Carl Cox : It maintains to be the same because over the years there are more and more people that want to become DJ’s, so 5000 DJ’s how does one DJ become successful. The only way to jump out of that is if you are able to make a record which the public like. For instance, Fedde Le Grande, nobody knew who he was 10 years ago but everyone knows him now because his 1 hit record that all the DJ’s played putting him in the arena of the next wave of new DJ’s coming through, without it he would still be along side the 5000 DJ’s. He was very lucky and fortunate, it doesn’t happen to everyone but you have to try to do it, try and make that record, try and make something that makes you unique or individual and that represent the reasons why you wanted to become a successful DJ in the first place. I’ve always been a DJ that just loves to play music whether I’m successful or not, so that’s where your heart has to lie, you have to understand the reasons why you are doing it in the first place. If you have that then being successful shouldn’t matter too much because you’re doing what you love anyway but no one’s going to say “don’t try”, keep the momemtum of your spirit based on your DJ’ing ability but your inroad to success is trying to make that record heard. Meet as many people as you can, send your music to everyone, inundate people with your music somewhere along the line something has to happen, it all depends if you really want and believe you can do it.

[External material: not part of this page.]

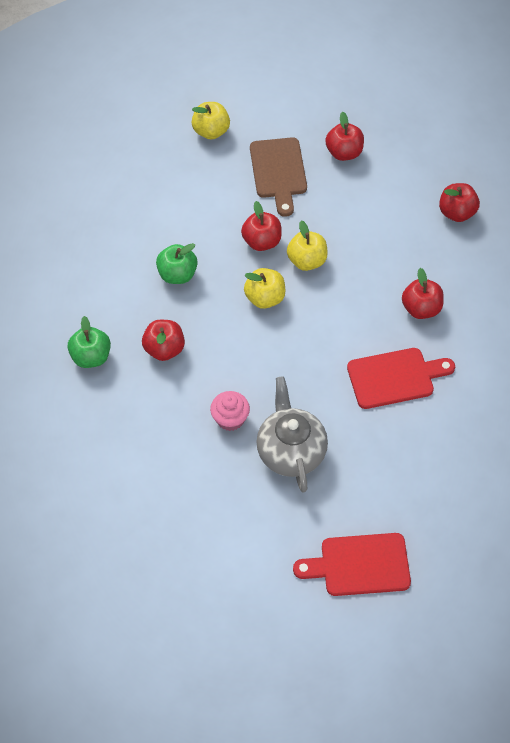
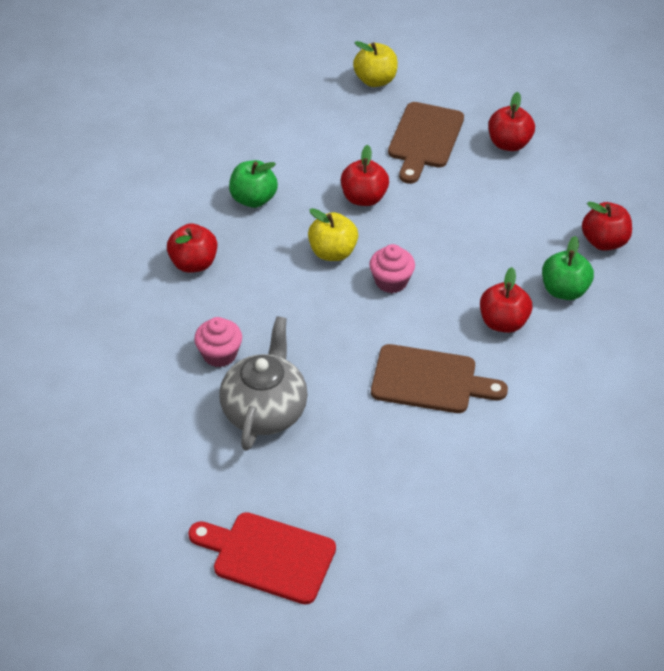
camera: 25 degrees right, 10 degrees down
green apple [68,316,111,368] -> green apple moved to [542,236,594,300]
yellow apple [287,220,328,271] -> none
red cutting board [347,348,455,409] -> brown cutting board [371,344,508,413]
none -> pink cupcake [369,244,415,293]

HRFQ : For the past couple of years, you have DJ’d the New Year’s countdown in Korea, which isn’t very well known for their club music scene, is there a special reason why?

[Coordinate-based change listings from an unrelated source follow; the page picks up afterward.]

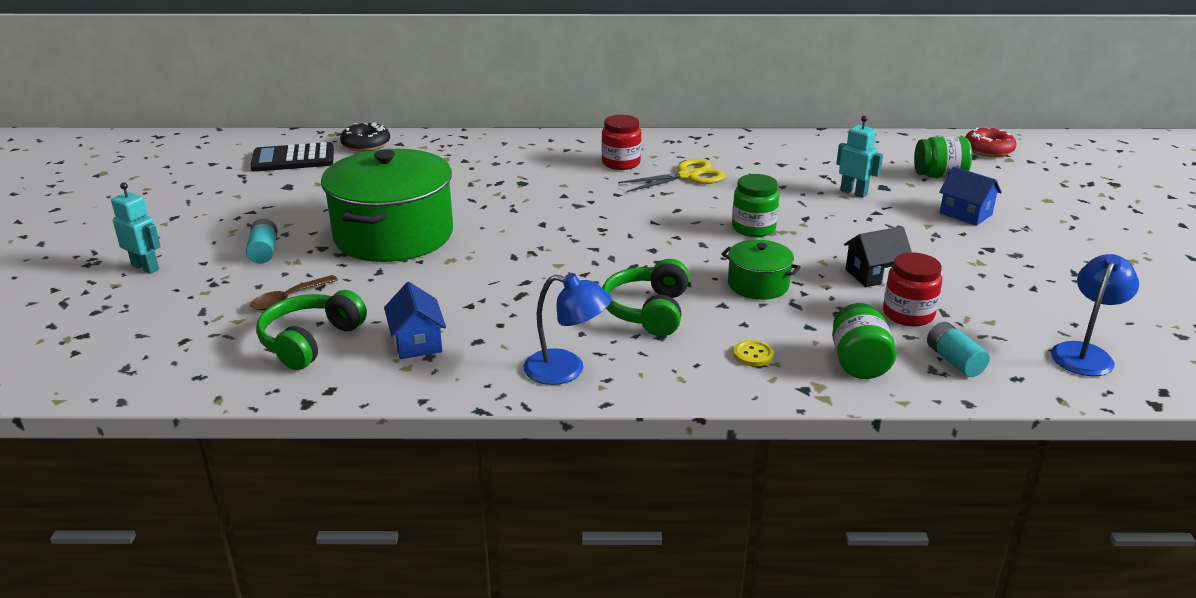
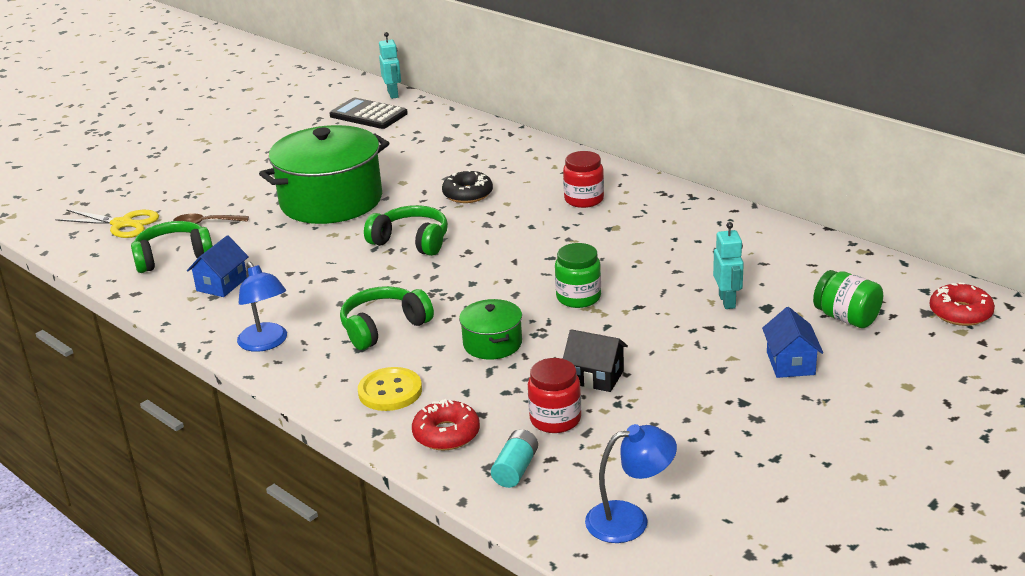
camera: 45 degrees right, 0 degrees up
turquoise robot [111,182,161,273] -> turquoise robot moved to [379,32,401,99]
turquoise battery [246,219,278,264] -> none
black donut [340,122,390,152] -> black donut moved to [442,169,493,203]
yellow scissors [618,159,725,192] -> yellow scissors moved to [56,209,159,238]
yellow button [733,340,774,367] -> yellow button [358,367,422,411], size x1.77
green jar [832,303,897,379] -> red donut [412,399,480,451]
none -> green headphones [364,205,448,256]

Carl Cox : The first time I played in Korea I had a really amazing experience, purely based on I’ve never been to Korea before in my life. I never though that my success as Carl Cox had reached as far as Seoul and I didn’t know what to expect when got there, but I found that it was half westerners and half Koreans that were into the music. It’s also the only time I get to play in Korea so it was important for me to have somewhere where I felt it was necessary for me to be at the change of the year based on that Korea is probably the last place I’ve got to play. I’ve played Japan many times, China, Singapore, Kuala Lumpur, Thailand, all these places I’ve played many times but Korea no. so it’s kind of like me giving them a little bit more than I would anywhere else based on the time that I chose to do it, and to feel happy about that. And they really appreciated it. Also my schedule allows me to be on this side of the world before I go to Australia for my 2 month rest. I have a house in Melbourne in which I enjoy the summer, so it’s also on the way home in a sense

HRFQ : Could you give a message to all your Japanese fans?

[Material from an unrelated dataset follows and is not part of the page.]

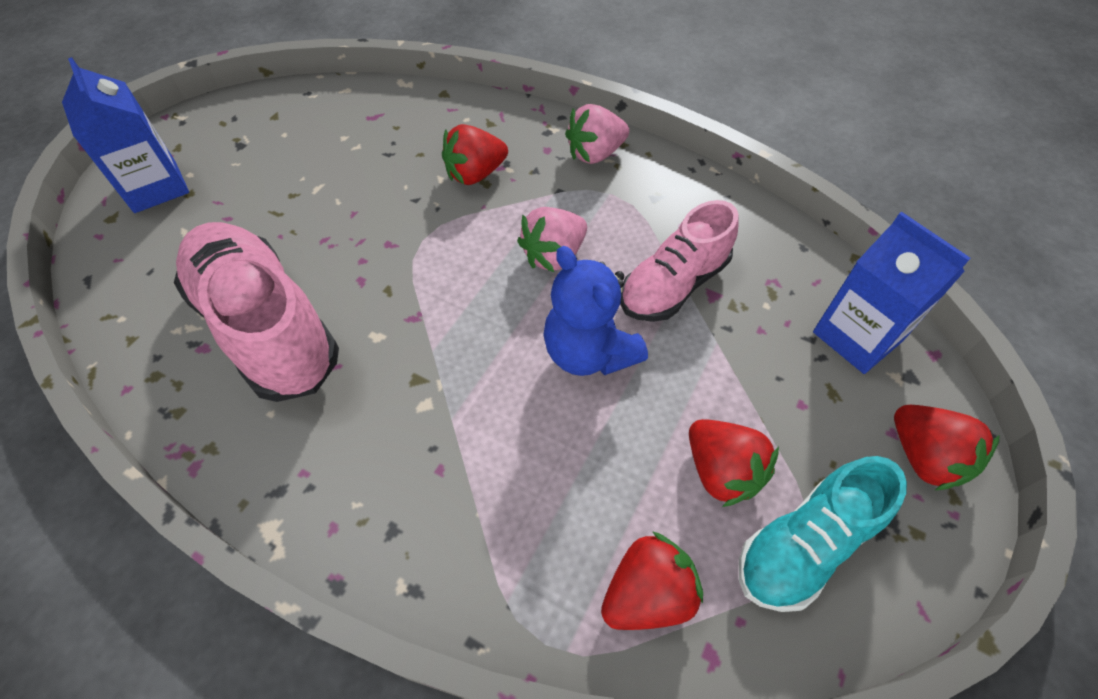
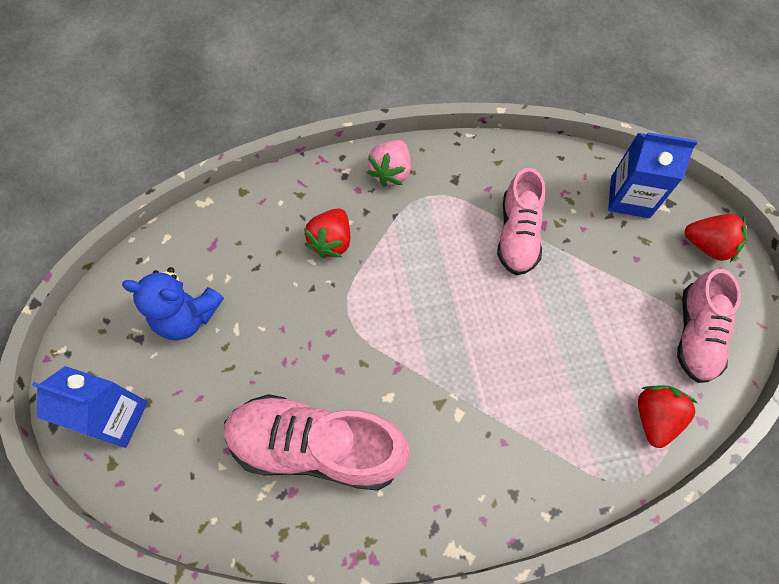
camera: 40 degrees left, 10 degrees up
pink strawberry [517,207,587,272] -> none
blue teddy bear [544,246,648,376] -> blue teddy bear moved to [122,267,224,340]
red strawberry [689,419,779,507] -> none
turquoise shoe [739,456,907,612] -> pink shoe [677,269,741,383]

Carl Cox : Japan for me has always been a place I’ve really enjoy playing, I felt that the people really know their music and with that I’m able to play some of the best sets here. I always feel that the Japanese crowd really appreciate good DJ’s who play good music so I’m always excited to be here and to play new music for the Japanese crowd and they always push me to play the best here so I enjoy the challenge of playing Japan for sure!!